Try it: Looking at the records below, say how many lines include "pragma", and add nothing else.

Data supplied:
>>>
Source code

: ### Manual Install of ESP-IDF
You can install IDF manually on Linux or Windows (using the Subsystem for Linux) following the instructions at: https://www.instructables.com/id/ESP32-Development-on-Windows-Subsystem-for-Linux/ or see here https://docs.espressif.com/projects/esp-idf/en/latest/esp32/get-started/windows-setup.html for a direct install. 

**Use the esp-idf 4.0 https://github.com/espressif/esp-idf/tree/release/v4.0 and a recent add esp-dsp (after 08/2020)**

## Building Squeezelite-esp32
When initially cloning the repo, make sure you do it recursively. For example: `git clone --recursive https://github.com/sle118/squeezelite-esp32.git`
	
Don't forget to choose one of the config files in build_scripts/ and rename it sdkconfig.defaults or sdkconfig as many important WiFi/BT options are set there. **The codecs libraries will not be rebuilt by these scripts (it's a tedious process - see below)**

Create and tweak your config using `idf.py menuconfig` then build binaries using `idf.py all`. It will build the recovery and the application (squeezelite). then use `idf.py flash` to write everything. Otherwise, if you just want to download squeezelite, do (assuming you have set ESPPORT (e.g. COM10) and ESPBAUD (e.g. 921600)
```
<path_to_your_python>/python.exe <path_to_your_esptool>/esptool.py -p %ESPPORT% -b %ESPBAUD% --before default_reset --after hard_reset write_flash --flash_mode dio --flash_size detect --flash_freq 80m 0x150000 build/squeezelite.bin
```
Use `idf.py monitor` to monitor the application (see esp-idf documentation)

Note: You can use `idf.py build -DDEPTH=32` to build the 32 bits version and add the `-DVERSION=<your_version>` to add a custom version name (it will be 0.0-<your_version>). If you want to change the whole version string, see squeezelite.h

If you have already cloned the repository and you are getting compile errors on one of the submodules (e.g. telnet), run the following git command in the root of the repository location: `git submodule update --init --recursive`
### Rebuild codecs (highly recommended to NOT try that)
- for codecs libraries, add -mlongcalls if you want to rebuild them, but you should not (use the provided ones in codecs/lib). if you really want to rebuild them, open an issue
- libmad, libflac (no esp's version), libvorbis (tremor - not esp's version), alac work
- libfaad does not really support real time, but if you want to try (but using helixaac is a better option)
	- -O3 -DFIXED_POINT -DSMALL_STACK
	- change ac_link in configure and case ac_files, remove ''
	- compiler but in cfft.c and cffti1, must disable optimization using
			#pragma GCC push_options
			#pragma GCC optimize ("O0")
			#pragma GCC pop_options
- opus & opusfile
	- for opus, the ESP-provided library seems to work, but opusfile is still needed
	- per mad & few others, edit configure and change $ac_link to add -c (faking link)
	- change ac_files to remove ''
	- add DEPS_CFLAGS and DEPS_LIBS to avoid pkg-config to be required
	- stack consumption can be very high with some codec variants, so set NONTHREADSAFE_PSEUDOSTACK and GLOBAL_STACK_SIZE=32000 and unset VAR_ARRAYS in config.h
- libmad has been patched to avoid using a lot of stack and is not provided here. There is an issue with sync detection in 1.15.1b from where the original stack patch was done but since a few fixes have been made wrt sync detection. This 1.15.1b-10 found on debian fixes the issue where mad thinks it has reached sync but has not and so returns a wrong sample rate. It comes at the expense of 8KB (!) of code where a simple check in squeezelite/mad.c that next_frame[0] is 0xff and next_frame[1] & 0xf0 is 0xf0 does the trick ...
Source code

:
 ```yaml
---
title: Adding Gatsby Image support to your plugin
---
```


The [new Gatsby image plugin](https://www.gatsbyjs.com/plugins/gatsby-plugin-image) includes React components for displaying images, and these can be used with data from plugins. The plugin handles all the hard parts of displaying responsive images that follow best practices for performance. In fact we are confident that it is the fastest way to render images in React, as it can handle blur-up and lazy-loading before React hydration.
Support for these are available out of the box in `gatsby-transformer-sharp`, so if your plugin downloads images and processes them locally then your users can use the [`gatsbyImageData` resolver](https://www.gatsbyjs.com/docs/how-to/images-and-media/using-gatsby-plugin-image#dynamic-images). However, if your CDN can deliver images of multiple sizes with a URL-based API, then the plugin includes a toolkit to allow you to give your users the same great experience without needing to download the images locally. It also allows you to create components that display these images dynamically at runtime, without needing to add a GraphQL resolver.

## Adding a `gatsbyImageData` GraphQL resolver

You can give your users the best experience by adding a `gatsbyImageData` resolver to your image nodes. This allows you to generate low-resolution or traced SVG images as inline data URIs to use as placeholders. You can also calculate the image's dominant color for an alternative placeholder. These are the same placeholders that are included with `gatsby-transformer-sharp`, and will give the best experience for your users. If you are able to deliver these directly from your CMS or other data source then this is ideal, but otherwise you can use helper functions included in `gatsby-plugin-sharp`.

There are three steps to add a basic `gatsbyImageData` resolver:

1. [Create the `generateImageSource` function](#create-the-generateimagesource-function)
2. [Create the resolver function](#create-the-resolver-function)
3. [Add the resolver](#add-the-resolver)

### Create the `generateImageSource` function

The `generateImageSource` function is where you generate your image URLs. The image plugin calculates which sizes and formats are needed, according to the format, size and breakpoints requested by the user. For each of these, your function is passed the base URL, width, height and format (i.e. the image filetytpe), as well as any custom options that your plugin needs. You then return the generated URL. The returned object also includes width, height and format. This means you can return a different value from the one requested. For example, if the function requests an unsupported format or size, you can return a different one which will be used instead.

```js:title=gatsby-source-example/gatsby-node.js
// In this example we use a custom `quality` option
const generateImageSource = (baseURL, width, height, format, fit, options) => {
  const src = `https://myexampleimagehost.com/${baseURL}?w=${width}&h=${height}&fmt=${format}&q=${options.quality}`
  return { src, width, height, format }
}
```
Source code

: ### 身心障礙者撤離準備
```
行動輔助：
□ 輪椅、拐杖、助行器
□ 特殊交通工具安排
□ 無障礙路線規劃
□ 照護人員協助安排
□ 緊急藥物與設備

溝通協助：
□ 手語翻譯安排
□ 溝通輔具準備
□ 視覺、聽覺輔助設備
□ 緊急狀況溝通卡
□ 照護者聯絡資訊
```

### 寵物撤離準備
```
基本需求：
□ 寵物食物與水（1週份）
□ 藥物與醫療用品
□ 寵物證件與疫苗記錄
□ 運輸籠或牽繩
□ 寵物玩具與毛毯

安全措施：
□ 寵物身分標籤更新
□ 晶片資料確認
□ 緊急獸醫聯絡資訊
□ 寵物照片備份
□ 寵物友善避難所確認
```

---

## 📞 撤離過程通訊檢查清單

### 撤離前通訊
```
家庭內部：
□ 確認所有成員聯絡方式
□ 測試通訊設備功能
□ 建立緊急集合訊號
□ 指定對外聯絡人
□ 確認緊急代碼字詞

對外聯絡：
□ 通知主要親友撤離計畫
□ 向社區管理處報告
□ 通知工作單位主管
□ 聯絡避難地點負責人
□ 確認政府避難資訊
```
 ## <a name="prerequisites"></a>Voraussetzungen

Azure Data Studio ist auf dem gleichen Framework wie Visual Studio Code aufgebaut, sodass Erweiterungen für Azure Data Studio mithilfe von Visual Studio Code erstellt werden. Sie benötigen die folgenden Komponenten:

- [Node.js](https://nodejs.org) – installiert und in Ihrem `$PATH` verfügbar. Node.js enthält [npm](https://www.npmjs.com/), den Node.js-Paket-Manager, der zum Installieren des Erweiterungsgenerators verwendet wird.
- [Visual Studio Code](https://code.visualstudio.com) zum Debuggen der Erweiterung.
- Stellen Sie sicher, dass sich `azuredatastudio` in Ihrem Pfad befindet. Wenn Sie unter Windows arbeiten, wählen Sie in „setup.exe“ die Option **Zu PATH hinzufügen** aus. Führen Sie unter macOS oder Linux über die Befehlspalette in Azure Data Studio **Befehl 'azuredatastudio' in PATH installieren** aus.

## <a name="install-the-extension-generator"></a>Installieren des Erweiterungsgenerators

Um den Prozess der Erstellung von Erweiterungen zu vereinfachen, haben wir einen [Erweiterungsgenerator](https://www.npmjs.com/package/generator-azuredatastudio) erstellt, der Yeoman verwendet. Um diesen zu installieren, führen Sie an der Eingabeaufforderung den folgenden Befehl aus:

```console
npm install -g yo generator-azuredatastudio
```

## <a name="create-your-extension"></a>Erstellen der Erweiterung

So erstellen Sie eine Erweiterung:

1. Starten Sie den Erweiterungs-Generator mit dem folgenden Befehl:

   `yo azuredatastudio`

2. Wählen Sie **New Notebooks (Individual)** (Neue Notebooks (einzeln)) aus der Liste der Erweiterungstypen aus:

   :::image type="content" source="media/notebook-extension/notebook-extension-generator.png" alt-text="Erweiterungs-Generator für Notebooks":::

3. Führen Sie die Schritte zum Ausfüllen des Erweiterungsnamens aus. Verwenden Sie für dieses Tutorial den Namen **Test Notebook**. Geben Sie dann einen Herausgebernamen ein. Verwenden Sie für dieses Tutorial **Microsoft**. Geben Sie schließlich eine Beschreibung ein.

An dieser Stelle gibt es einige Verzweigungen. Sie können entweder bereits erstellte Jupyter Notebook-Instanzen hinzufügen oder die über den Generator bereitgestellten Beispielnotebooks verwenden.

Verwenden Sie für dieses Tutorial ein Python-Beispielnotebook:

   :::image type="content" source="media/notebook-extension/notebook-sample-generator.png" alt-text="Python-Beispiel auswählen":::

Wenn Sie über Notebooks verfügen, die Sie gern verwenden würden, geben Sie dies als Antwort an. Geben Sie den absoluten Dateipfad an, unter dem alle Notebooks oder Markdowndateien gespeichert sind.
<<<
Written answer: 3